Texto para leer:
++++++++++
Pero el Edward Gibbon de todo ese hundimiento imperial fue un chico de 25 años que fundó y puso en marcha en abril de 1899, cuando Europa era ya una caldera en explosión, una revista cultural de color rojo hiriente que escribiría casi él solo durante las noches de 38 años, que tendría un éxito total desde el primer número, se convertiría en gran tribunal intelectual de Austria y de Alemania, y atravesaría guerras mundiales, las respectivas crisis anteriores y posteriores, y todas las convulsiones de una época convulsa, incluido Hitler.

Como todo el mundo sabe, la revista recibió el nombre de « La Antorcha» y su creador, redactor y propietario se llamó Karl Kraus. Por decirlo con la analogía de Hannah Arendt, un hombre en tiempos de oscuridad. Por decirlo con sus propias palabras: «Soy sólo uno de los epígonos que viven en el viejo hogar del lenguaje…».

El umbral de una nueva época

El tópico afirma que estamos ante el gran satírico de la época. «Satírico de satíricos», lo llamó Walter Sedlmayer. Se le ha considerado, con razón, el mayor satírico alemán desde Lichtenberg. Pero, como ocurre con Lichtenberg, fue mucho más que un satírico. Lo formuló así Adolf Loos: «Él está en el umbral de una nueva época y le indica a una humanidad, que se ha alejado, y mucho, de Dios y de la Naturaleza, su camino».

Estamos ante el genial sismógrafo de su tiempo, ante un gran virtuoso del idioma, ante un terrible polemista, ante un domador de las palabras a las que maneja como a tigres, ante un importante poeta y excelente crítico teatral, ante un conferenciante único, ante un autor de una cantidad, calidad, intensidad y versatilidad de producción como no se ha visto, casi, otro (se estima que escribió 25.000 de las 30.000 páginas de «La Antorcha»). Estamos, en dos palabras, ante una especie de Nietzsche de la literatura.

Karl Kraus fue un terrible polemista, un domador de las palabras, a las que maneja como a tigres

A esa literatura y también a la filosofía les gusta mucho jugar con la metáfora de la luz, aunque esa luz oculte con frecuencia demasiadas oscuridades. Antorcha quiere decir luz. Y, en este caso, luz quiere decir desenmascaramiento de una sociedad -la vienesa- convertida en pura pose. Como señaló Broch, un mero decorado, una pura ornamentación cuya expresión artística es el vals, esa ligereza despreocupada y hueca.

Para Kraus «La Antorcha» está para mostrar, con agudos e incomparables sarcasmos, la relación causal existente entre la corrupción del lenguaje y la descomposición espiritual del mundo o la aparición de la gran barbarie. «La Antorcha» anunciaba y denunciaba que el grandioso mundo cultural vienés (esa falacia a la que alguno ha llamado pomposamente la Viena de Wittgenstein) estaba en manos de unos nuevos bárbaros: los hipócritas periodistas acomodaticios y los grandes popes de la literatura oficial (la «demolierte Literatur»).
++++++++++
Material:
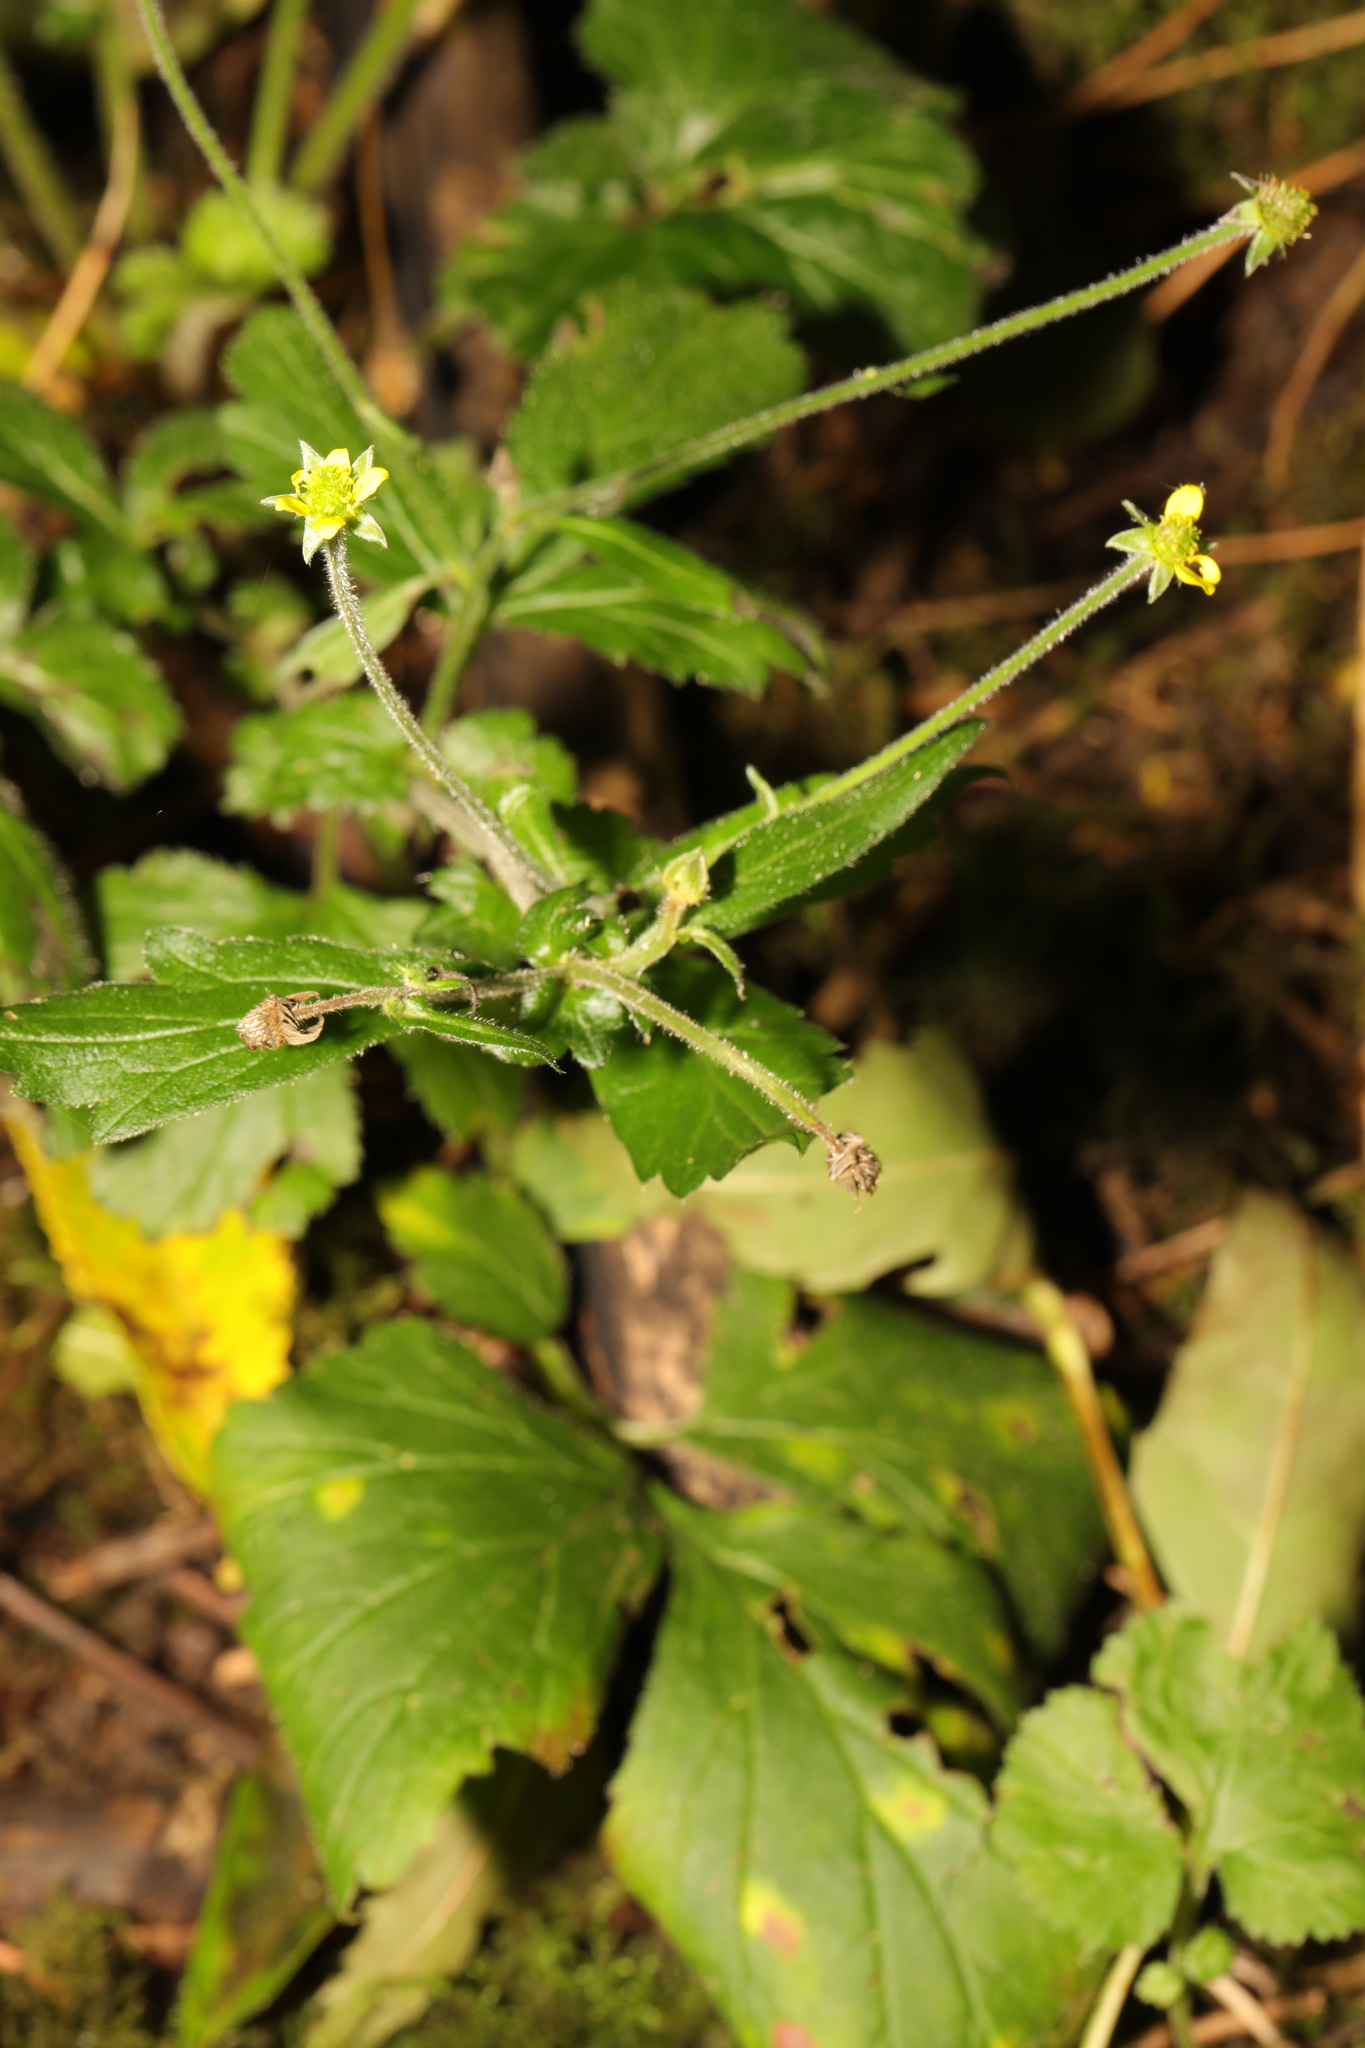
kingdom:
++++++++++
Qué hacer: Copia el tramo del texto sobre Karl Kraus que va desde "Pero el Edward" hasta "convulsa, incluido Hitler." y sustituye en él "Europa" por "el mundo". Responde usando únicamente el texto sobre Karl Kraus.

Resultado:
Pero el Edward Gibbon de todo ese hundimiento imperial fue un chico de 25 años que fundó y puso en marcha en abril de 1899, cuando el mundo era ya una caldera en explosión, una revista cultural de color rojo hiriente que escribiría casi él solo durante las noches de 38 años, que tendría un éxito total desde el primer número, se convertiría en gran tribunal intelectual de Austria y de Alemania, y atravesaría guerras mundiales, las respectivas crisis anteriores y posteriores, y todas las convulsiones de una época convulsa, incluido Hitler.